» **Required actions**:
#1 In the article on hydrogen costs, why does Wood Mackenzie expect the cost of grey hydrogen to rise by 82% by 2040? Answer in one to three sentences.
#2 Write out the part of the article on hydrogen costs that begins at the words "Blue hydrogen made" and stops after "in our report.".

» **Source document**:
Green hydrogen costs will fall by up to 64% by 2040 and match fossil-based H2 within 10 years in some markets, according to a report from research group Wood Mackenzie.
WoodMac said that with the announced project pipeline for green H2 – hydrogen made via electrolysis powered by renewables such as wind and solar – growing from 3.5GW to just over 15GW within the last ten months, volumes will be large enough and stable enough for the nascent market to scale up.
“On average, green hydrogen production costs will equal fossil fuel-based hydrogen by 2040. In some countries, such as Germany, that will arrive by 2030,” said Ben Gallagher, WoodMac’s senior research analyst and report author. “Given the scale up we’ve seen so far, the 2020s is likely to be the decade of hydrogen.
“Rising fossil fuel prices will boost green competitiveness, further strengthening the case for this technology in the coming years.”
The research noted that sub $30/MWh renewable electricity prices and high utilisation rates will still be required for competitiveness.
While in 2020 grey hydrogen from unabated fossil fuels is the lowest cost H2, excluding China, WoodMac expects costs to rise by 82% by 2040. This is primarily due to the forecasted increase in natural gas prices. In Saudi Arabia and the US, grey hydrogen will continue to be the lowest-cost colour until 2040.
Blue hydrogen made from abated fossil costs are also expected to rise, with an increase of 59% predicted by 2040. The success of blue hydrogen is linked to the success of carbon capture and storage technology, which has been plagued by high costs and project cancellations. Like grey hydrogen, the forecasted cost profile is largely determined by gas prices.
“Even with a multitude of challenges that await the nascent green hydrogen market, we firmly believe there will be some form of low-carbon hydrogen economy soon,” said Gallagher.
“Given the degree of explicit policy, corporate and social support that has blossomed in 2020, green hydrogen will successfully scale up and realise huge production cost declines.
“Moreover, if additional explicit policy support comes to fruition in the coming months, we could see costs fall even faster, and more universally, than outlined in our report.
“The energy transition is dynamic. If 2020 is any indication, so too will be the low-carbon hydrogen landscape,” he added.
The ability of green hydrogen to meet spiralling global demand – and whether blue H2 is better placed – has become one of the defining questions of the energy transition that was debated in a recent Recharge digital roundtable on the subject.
A study from the Institute for Energy Economics and Financial Analysis this week warned that the ballooning number of global green hydrogen projects won’t produce nearly enough to meet early global demand for the fuel that’s seen as key to the energy transition.

» **Dataset extract**:
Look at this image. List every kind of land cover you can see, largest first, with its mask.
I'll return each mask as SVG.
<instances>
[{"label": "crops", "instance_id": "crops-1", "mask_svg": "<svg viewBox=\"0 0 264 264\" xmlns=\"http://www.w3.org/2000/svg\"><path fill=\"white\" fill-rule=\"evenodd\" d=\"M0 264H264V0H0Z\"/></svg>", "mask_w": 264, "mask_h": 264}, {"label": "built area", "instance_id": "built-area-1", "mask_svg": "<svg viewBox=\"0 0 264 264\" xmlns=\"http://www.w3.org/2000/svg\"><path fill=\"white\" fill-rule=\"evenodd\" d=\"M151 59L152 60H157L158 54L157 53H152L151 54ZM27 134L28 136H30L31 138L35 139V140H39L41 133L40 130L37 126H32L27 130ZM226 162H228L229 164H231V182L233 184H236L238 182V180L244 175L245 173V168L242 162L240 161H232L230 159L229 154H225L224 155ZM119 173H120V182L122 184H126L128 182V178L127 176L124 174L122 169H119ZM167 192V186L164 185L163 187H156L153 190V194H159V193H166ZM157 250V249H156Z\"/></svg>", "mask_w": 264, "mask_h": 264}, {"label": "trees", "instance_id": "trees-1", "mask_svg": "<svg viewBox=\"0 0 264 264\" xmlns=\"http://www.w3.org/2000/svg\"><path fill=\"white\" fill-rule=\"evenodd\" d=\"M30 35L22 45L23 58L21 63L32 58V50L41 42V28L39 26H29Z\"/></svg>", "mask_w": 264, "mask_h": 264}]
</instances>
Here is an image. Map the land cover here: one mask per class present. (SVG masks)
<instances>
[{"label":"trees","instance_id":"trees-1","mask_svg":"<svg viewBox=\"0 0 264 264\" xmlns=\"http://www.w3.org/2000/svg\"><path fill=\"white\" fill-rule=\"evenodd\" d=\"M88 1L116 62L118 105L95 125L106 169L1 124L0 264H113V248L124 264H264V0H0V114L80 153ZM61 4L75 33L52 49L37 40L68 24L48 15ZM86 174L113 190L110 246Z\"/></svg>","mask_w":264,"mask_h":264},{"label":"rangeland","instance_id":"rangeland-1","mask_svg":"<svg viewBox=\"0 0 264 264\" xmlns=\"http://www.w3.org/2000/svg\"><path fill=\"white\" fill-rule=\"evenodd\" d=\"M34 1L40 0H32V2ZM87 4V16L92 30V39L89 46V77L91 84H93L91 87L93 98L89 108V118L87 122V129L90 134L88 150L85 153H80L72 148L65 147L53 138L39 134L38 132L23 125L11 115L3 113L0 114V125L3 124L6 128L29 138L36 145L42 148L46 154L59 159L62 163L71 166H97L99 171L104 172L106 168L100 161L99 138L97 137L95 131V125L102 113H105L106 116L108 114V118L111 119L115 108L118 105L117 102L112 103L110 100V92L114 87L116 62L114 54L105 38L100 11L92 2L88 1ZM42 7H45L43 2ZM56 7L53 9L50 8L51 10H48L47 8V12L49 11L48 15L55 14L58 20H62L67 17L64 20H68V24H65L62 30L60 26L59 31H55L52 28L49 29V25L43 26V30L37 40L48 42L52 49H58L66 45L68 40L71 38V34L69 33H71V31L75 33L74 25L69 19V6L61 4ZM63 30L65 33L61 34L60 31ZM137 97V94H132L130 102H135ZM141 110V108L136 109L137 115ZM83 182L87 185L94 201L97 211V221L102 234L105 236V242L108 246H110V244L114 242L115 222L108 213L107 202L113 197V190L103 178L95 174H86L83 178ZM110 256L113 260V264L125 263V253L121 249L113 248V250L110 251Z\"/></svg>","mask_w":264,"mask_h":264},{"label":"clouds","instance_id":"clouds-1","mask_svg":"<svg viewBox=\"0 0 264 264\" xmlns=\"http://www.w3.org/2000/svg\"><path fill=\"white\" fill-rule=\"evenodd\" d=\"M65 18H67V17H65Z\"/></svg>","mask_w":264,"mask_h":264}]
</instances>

» **Solution set**:
#1 The rise is expected mainly because natural gas prices are forecast to increase.

#2
Blue hydrogen made from abated fossil costs are also expected to rise, with an increase of 59% predicted by 2040. The success of blue hydrogen is linked to the success of carbon capture and storage technology, which has been plagued by high costs and project cancellations. Like grey hydrogen, the forecasted cost profile is largely determined by gas prices.
“Even with a multitude of challenges that await the nascent green hydrogen market, we firmly believe there will be some form of low-carbon hydrogen economy soon,” said Gallagher.
“Given the degree of explicit policy, corporate and social support that has blossomed in 2020, green hydrogen will successfully scale up and realise huge production cost declines.
“Moreover, if additional explicit policy support comes to fruition in the coming months, we could see costs fall even faster, and more universally, than outlined in our report.